What to produce
Recast the stretch from the start of the items through the line containing "state / province: Newfoundland and Labrador" as a JSON list of strings, one string per line, with blank lines omitted. Include that closing line in the list.

Data supplied

□ □ □

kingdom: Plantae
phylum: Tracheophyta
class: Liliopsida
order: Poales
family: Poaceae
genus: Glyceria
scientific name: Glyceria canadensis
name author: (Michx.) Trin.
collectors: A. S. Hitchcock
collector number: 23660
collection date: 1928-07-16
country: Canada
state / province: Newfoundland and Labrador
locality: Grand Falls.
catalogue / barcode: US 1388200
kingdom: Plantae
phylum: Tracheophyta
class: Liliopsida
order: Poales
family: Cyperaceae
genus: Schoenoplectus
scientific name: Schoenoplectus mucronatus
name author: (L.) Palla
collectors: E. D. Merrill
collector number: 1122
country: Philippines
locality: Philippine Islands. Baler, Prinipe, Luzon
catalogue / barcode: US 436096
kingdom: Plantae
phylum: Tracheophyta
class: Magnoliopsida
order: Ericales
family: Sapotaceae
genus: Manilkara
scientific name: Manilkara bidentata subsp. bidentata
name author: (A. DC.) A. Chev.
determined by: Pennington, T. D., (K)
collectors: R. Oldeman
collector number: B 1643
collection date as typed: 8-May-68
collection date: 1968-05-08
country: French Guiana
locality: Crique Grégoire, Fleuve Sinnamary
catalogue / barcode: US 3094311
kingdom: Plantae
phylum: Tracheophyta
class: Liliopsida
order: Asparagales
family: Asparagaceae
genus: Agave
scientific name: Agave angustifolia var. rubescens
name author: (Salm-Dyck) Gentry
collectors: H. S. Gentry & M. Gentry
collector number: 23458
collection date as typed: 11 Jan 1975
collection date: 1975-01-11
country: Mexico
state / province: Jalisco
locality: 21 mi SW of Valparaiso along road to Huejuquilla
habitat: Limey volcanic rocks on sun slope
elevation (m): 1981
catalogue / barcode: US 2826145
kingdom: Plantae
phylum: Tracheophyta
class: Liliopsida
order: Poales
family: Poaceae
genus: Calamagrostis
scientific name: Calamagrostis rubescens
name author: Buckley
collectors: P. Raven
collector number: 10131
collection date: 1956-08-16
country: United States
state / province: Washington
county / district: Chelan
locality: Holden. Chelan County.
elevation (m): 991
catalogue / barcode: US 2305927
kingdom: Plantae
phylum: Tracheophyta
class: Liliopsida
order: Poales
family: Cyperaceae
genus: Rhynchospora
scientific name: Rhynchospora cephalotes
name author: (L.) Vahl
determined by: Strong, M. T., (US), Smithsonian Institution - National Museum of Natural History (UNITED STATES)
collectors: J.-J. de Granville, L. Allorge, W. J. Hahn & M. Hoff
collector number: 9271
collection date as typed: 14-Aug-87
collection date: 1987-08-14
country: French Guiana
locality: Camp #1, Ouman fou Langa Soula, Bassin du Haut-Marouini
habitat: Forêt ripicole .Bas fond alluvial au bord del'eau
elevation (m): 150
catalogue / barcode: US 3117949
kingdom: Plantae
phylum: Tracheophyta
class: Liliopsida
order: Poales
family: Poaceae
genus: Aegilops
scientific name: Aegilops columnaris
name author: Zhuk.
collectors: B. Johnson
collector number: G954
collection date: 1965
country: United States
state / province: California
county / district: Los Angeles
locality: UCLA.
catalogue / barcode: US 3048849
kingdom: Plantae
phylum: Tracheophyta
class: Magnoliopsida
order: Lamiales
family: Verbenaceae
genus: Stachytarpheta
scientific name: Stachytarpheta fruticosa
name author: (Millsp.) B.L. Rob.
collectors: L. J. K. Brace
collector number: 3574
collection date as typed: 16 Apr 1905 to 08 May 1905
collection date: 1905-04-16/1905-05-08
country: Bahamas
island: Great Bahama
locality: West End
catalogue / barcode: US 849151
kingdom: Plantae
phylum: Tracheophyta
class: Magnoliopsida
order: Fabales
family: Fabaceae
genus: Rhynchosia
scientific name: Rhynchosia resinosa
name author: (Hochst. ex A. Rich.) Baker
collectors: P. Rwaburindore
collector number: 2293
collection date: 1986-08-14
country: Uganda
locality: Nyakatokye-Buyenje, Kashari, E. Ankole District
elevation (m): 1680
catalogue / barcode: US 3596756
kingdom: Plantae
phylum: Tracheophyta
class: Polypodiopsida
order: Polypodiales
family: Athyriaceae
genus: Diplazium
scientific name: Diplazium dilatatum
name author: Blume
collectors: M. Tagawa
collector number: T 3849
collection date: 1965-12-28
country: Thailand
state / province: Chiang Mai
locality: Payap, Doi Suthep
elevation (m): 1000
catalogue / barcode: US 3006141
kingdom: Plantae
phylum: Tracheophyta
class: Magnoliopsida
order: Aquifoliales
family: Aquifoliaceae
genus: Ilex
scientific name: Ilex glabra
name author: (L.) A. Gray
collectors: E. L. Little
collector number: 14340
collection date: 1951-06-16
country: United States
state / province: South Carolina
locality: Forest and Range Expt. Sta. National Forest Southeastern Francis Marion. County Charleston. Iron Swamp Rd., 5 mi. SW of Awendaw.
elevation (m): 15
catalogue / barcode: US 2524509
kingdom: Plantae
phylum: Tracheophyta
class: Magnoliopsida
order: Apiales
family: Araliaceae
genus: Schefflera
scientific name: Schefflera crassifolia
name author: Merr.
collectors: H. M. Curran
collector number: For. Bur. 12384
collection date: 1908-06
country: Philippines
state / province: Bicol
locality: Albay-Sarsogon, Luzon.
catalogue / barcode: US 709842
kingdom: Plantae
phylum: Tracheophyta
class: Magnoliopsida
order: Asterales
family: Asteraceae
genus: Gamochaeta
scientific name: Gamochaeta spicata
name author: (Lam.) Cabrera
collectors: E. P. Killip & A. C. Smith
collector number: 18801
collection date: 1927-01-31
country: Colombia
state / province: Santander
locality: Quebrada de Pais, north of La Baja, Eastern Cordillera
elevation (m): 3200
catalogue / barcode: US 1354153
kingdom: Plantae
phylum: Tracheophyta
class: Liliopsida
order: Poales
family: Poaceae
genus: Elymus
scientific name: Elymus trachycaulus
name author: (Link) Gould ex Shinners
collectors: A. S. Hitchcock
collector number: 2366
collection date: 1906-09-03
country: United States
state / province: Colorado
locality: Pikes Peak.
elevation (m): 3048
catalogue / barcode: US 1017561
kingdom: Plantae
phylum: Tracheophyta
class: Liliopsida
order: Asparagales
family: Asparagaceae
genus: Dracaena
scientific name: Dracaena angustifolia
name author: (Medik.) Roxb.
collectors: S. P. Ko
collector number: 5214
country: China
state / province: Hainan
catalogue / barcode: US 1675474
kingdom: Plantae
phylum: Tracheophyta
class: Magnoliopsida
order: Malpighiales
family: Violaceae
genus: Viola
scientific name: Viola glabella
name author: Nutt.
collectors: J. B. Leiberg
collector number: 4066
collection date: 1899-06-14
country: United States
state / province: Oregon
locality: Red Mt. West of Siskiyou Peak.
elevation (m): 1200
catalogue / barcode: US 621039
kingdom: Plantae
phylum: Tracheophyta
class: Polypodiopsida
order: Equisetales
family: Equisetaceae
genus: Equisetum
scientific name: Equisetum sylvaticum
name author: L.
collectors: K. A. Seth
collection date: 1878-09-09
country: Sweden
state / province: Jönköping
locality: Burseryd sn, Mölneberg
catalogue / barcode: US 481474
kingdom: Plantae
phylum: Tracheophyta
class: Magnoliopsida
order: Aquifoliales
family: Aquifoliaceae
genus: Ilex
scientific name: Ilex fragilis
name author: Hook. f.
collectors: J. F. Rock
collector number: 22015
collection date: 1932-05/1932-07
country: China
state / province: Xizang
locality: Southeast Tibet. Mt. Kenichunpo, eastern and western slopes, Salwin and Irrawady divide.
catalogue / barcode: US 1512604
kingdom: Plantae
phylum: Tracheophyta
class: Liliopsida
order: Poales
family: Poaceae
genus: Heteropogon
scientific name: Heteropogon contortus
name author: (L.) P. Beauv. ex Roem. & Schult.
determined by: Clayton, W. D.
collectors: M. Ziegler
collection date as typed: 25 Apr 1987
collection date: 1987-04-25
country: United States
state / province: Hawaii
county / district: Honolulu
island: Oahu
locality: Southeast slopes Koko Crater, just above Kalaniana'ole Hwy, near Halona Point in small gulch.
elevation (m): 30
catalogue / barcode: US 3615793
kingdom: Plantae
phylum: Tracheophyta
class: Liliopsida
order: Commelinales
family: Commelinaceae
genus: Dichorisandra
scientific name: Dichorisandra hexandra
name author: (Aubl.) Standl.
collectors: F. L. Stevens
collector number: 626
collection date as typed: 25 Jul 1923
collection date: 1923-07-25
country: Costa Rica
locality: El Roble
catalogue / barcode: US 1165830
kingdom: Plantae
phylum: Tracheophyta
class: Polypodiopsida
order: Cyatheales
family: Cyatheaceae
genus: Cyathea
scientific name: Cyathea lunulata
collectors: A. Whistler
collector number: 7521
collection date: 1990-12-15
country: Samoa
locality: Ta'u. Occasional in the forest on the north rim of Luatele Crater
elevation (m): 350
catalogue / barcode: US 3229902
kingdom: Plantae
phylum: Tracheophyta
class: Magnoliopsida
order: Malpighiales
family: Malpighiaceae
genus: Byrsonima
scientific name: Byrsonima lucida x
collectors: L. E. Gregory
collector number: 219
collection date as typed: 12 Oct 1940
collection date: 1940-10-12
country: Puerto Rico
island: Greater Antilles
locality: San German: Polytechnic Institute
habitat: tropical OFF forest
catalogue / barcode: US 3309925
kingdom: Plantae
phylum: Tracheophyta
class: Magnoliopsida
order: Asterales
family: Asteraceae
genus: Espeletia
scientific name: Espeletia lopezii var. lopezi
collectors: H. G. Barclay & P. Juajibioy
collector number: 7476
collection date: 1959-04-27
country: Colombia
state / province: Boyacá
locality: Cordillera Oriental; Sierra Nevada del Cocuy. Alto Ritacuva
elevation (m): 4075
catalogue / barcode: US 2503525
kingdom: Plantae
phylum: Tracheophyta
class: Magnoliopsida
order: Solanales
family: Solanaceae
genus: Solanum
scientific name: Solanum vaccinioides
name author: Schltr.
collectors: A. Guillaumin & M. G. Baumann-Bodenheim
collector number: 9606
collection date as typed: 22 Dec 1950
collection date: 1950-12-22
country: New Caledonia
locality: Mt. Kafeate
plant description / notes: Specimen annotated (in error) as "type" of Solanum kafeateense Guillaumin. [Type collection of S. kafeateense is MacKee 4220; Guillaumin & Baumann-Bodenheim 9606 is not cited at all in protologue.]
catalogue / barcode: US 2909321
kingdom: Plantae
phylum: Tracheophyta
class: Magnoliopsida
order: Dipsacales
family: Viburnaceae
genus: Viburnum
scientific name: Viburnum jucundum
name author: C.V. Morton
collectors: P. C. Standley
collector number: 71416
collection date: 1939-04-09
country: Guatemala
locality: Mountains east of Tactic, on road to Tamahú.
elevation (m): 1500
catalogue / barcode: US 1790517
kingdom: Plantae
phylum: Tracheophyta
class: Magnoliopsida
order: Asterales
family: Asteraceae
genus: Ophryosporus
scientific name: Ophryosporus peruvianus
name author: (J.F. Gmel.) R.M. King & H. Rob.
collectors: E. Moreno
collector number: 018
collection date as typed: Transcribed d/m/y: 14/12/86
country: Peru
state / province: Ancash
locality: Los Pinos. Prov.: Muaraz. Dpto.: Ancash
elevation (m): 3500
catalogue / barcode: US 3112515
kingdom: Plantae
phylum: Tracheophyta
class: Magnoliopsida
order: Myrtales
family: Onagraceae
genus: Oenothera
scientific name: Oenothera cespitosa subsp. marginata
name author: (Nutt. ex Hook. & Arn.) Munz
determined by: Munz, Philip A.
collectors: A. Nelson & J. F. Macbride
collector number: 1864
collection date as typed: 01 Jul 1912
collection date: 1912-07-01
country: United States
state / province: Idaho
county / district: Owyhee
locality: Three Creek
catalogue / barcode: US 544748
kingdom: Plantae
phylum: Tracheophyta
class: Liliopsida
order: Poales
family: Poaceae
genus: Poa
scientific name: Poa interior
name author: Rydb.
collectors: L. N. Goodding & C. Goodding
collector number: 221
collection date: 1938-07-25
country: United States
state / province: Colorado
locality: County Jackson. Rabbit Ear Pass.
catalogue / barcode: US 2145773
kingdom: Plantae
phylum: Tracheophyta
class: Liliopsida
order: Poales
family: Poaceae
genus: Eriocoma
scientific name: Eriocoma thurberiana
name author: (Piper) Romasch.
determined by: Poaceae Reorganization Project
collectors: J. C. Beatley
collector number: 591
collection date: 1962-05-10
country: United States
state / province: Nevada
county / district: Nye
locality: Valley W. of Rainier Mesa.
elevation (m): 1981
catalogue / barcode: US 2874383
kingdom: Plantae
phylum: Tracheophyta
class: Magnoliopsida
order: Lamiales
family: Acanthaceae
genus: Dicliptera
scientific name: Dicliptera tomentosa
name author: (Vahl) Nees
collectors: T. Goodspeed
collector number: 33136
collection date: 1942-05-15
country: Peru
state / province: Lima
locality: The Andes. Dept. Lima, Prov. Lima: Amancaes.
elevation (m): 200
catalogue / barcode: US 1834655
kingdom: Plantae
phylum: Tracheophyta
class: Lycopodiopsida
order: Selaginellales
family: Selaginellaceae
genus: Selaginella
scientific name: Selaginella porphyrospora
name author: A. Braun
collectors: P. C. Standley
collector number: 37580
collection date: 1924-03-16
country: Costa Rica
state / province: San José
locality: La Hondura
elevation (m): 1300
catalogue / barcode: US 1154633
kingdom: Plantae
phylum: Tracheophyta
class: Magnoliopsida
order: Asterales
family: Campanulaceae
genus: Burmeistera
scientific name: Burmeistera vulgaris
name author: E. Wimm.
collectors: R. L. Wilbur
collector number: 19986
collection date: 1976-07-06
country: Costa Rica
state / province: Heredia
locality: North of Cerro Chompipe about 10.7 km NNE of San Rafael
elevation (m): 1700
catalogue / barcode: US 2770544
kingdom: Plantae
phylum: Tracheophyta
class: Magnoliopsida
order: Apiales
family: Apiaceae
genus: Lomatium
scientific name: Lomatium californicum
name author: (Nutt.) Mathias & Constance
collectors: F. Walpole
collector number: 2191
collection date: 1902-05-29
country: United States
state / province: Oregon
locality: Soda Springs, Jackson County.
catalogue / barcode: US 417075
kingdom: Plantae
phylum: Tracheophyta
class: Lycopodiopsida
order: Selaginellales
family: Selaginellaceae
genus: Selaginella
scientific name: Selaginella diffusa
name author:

□ □ □

Expected answer
[
  "kingdom: Plantae",
  "phylum: Tracheophyta",
  "class: Liliopsida",
  "order: Poales",
  "family: Poaceae",
  "genus: Glyceria",
  "scientific name: Glyceria canadensis",
  "name author: (Michx.) Trin.",
  "collectors: A. S. Hitchcock",
  "collector number: 23660",
  "collection date: 1928-07-16",
  "country: Canada",
  "state / province: Newfoundland and Labrador"
]